▶ **WHAT THE TASK ASKS**
Edit the lines below so that every "value" becomes "figure", keeping everything else the same and leaving out the pictures.

+===+

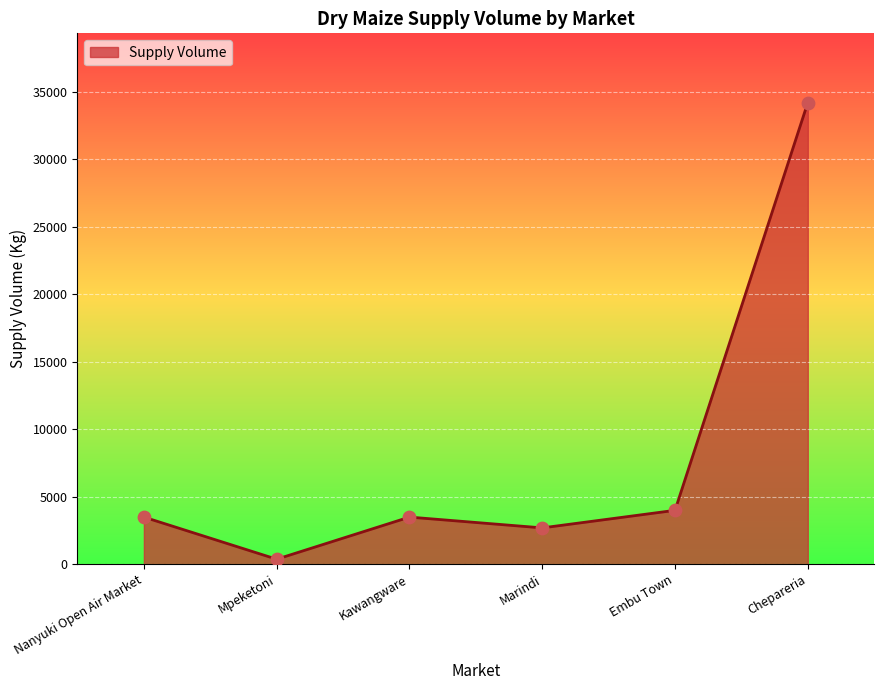

What is the change in value from Embu Town to Chepareria?

+30200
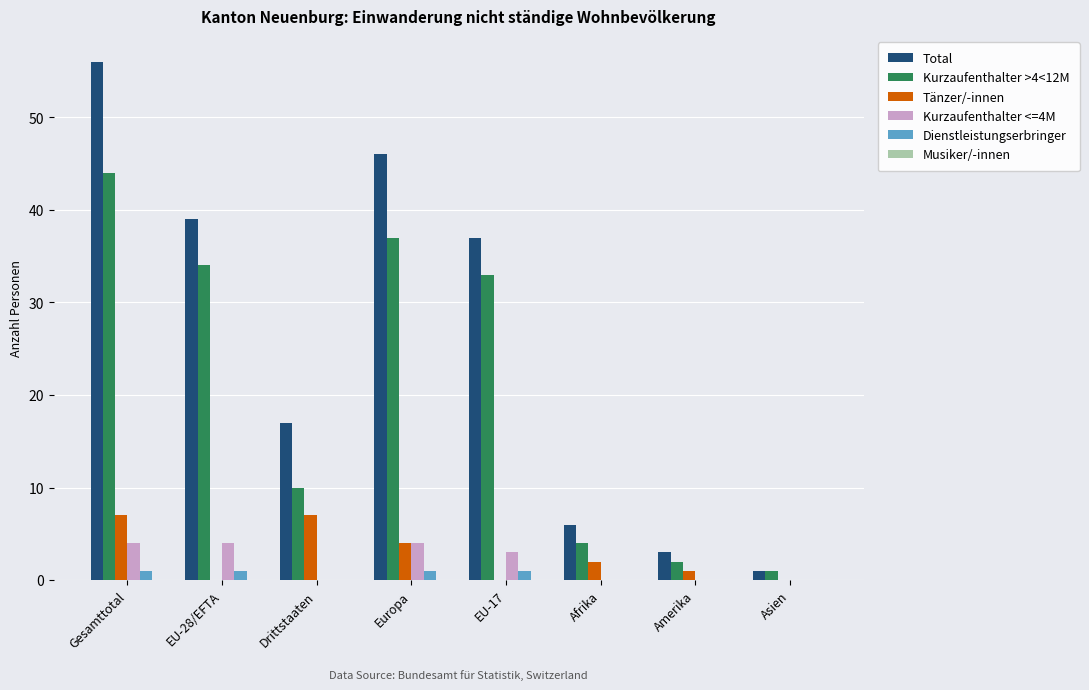

What is the greatest value displayed?

56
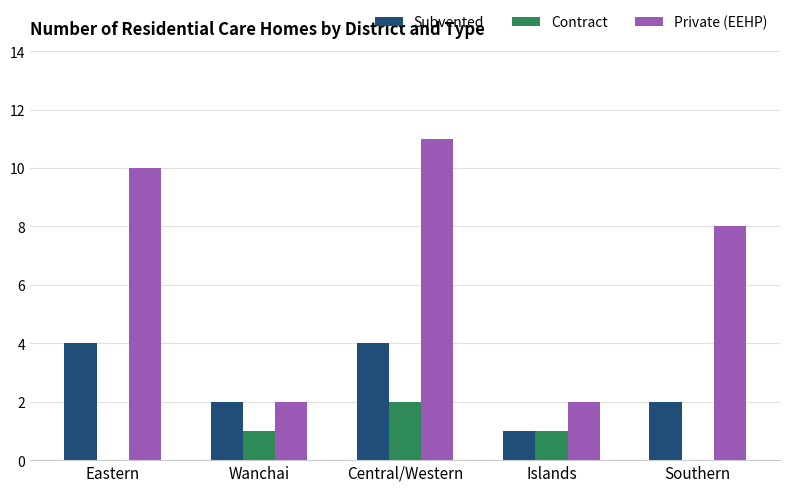

Which category has the highest value in the Private (EEHP) series?

Central/Western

+===+

▶ **ANSWER TO THE EXERCISE**
What is the change in figure from Embu Town to Chepareria?

+30200

What is the greatest figure displayed?

56

Which category has the highest figure in the Private (EEHP) series?

Central/Western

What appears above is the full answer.